Neil LaBute

Neil LaBute (born in 1963) is a director, a screen writer and one of the most controversial and innovative American playwrights. Critics respond to his plays as having a misanthropic tone, Rob Weinert-Kendt referred to LaBute in The Village Voice as “American theatre’s reigning misanthrope”. His plays are translated and staged extensively in the United States of America and Europe: Bash: Latter-Day Plays (1999), The Mercy Seat (2002), Autobahn (2003), Fat Pig (2004), Some Girl(s) (2005), In A Dark Dark House (2007), Reasons To Be Pretty (2008), Helter Skelter (2008), Land of the Dead (2008), The Break of Noon (2010), The Furies (2009), In A Forest, Dark and Deep (2011), Lovely Head & Other Plays (2013), Reasons to Be Happy (2013), Money Shot (2014), The Way We Get By (2015). He wrote the script for several feature films: In the Company of Men, Your Friends & Neighbors, Nurse Betty, Possession, The Shape of Things, The Wicker Man, Lakeview Terrace, Death at A Funeral, Some Girl(s), Some Velvet Morning, Dirty Weekend and for some short films: Tumble, After-School Special, Sexting, Denise, Double or Nothing, Bench Seat, Sweet Nothings, BFF, It’s Okay. In 2013, LaBute receives the Literature Award of the American Academy of Arts and Letters.

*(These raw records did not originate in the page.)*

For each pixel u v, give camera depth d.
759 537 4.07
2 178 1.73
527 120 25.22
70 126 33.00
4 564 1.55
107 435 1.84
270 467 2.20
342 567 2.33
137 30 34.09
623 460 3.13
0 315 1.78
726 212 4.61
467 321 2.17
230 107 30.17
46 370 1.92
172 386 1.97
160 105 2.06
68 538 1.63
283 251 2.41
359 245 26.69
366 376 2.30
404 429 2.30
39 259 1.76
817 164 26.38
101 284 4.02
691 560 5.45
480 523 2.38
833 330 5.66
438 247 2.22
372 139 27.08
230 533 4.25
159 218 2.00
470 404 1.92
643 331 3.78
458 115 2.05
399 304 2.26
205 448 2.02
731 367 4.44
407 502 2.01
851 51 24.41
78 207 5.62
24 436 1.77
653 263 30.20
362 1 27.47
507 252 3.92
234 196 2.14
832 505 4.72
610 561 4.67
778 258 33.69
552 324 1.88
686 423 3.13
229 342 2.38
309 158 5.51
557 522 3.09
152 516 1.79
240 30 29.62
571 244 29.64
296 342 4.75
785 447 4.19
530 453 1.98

In 2023, he becomes a Fellow of the International Association of Theatre Leaders (IATL).


Constantin Chiriac:
”The world’s most staged playwright, Neil LaBute is awarded a star on the Walk of Fame for his unique ability to surprise and amaze the world of theatre and film, as well as for his strength to inspire and educate the young generation.”